Set down every one of the lines below word for word, changing nothing.

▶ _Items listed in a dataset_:
^^^^

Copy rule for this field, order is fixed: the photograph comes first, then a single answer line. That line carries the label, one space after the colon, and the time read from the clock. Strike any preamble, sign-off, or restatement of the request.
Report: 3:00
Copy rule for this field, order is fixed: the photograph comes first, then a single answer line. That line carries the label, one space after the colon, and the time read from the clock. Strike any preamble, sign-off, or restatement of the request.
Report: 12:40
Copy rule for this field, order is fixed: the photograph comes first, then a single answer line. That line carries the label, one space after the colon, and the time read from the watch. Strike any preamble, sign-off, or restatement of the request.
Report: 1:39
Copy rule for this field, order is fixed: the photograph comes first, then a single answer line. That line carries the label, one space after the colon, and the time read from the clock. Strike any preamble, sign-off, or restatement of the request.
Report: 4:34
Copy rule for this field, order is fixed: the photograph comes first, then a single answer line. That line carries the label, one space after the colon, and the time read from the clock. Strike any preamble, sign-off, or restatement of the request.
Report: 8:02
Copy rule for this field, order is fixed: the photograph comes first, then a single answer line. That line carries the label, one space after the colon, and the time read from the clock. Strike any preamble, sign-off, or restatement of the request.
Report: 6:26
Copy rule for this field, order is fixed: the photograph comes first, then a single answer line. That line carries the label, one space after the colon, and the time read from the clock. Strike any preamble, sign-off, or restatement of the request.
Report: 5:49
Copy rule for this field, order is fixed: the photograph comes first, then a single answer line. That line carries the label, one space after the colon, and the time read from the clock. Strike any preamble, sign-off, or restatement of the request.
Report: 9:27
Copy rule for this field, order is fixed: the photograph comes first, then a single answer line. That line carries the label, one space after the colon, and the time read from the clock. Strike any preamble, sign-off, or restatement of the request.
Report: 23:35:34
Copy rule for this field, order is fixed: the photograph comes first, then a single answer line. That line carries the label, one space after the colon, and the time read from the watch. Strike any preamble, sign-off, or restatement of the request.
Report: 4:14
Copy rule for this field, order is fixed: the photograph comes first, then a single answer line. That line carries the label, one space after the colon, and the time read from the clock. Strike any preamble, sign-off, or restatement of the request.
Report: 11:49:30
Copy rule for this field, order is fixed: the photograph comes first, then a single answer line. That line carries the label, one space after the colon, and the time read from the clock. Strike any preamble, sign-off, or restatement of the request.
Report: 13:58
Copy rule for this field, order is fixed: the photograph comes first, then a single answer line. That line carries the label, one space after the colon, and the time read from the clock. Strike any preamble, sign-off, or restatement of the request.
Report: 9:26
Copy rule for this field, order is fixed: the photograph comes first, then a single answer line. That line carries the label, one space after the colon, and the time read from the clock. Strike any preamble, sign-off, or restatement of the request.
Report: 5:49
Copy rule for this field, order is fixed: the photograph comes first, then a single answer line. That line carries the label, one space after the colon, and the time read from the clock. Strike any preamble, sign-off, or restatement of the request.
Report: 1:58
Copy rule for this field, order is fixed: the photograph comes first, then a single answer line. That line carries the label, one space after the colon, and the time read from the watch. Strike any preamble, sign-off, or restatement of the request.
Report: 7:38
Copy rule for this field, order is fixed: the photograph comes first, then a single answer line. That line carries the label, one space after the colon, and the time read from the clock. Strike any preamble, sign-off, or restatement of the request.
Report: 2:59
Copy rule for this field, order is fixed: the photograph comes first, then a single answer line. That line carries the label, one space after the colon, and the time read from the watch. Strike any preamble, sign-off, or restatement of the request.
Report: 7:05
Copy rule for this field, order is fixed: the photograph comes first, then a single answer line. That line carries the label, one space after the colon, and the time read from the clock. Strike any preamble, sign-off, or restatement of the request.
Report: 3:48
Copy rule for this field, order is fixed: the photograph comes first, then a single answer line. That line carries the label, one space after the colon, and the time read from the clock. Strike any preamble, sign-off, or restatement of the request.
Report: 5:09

^^^^

▶ _WORKED SOLUTION_:
Copy rule for this field, order is fixed: the photograph comes first, then a single answer line. That line carries the label, one space after the colon, and the time read from the clock. Strike any preamble, sign-off, or restatement of the request.
Report: 3:00
Copy rule for this field, order is fixed: the photograph comes first, then a single answer line. That line carries the label, one space after the colon, and the time read from the clock. Strike any preamble, sign-off, or restatement of the request.
Report: 12:40
Copy rule for this field, order is fixed: the photograph comes first, then a single answer line. That line carries the label, one space after the colon, and the time read from the watch. Strike any preamble, sign-off, or restatement of the request.
Report: 1:39
Copy rule for this field, order is fixed: the photograph comes first, then a single answer line. That line carries the label, one space after the colon, and the time read from the clock. Strike any preamble, sign-off, or restatement of the request.
Report: 4:34
Copy rule for this field, order is fixed: the photograph comes first, then a single answer line. That line carries the label, one space after the colon, and the time read from the clock. Strike any preamble, sign-off, or restatement of the request.
Report: 8:02
Copy rule for this field, order is fixed: the photograph comes first, then a single answer line. That line carries the label, one space after the colon, and the time read from the clock. Strike any preamble, sign-off, or restatement of the request.
Report: 6:26
Copy rule for this field, order is fixed: the photograph comes first, then a single answer line. That line carries the label, one space after the colon, and the time read from the clock. Strike any preamble, sign-off, or restatement of the request.
Report: 5:49
Copy rule for this field, order is fixed: the photograph comes first, then a single answer line. That line carries the label, one space after the colon, and the time read from the clock. Strike any preamble, sign-off, or restatement of the request.
Report: 9:27
Copy rule for this field, order is fixed: the photograph comes first, then a single answer line. That line carries the label, one space after the colon, and the time read from the clock. Strike any preamble, sign-off, or restatement of the request.
Report: 23:35:34
Copy rule for this field, order is fixed: the photograph comes first, then a single answer line. That line carries the label, one space after the colon, and the time read from the watch. Strike any preamble, sign-off, or restatement of the request.
Report: 4:14
Copy rule for this field, order is fixed: the photograph comes first, then a single answer line. That line carries the label, one space after the colon, and the time read from the clock. Strike any preamble, sign-off, or restatement of the request.
Report: 11:49:30
Copy rule for this field, order is fixed: the photograph comes first, then a single answer line. That line carries the label, one space after the colon, and the time read from the clock. Strike any preamble, sign-off, or restatement of the request.
Report: 13:58
Copy rule for this field, order is fixed: the photograph comes first, then a single answer line. That line carries the label, one space after the colon, and the time read from the clock. Strike any preamble, sign-off, or restatement of the request.
Report: 9:26
Copy rule for this field, order is fixed: the photograph comes first, then a single answer line. That line carries the label, one space after the colon, and the time read from the clock. Strike any preamble, sign-off, or restatement of the request.
Report: 5:49
Copy rule for this field, order is fixed: the photograph comes first, then a single answer line. That line carries the label, one space after the colon, and the time read from the clock. Strike any preamble, sign-off, or restatement of the request.
Report: 1:58
Copy rule for this field, order is fixed: the photograph comes first, then a single answer line. That line carries the label, one space after the colon, and the time read from the watch. Strike any preamble, sign-off, or restatement of the request.
Report: 7:38
Copy rule for this field, order is fixed: the photograph comes first, then a single answer line. That line carries the label, one space after the colon, and the time read from the clock. Strike any preamble, sign-off, or restatement of the request.
Report: 2:59
Copy rule for this field, order is fixed: the photograph comes first, then a single answer line. That line carries the label, one space after the colon, and the time read from the watch. Strike any preamble, sign-off, or restatement of the request.
Report: 7:05
Copy rule for this field, order is fixed: the photograph comes first, then a single answer line. That line carries the label, one space after the colon, and the time read from the clock. Strike any preamble, sign-off, or restatement of the request.
Report: 3:48
Copy rule for this field, order is fixed: the photograph comes first, then a single answer line. That line carries the label, one space after the colon, and the time read from the clock. Strike any preamble, sign-off, or restatement of the request.
Report: 5:09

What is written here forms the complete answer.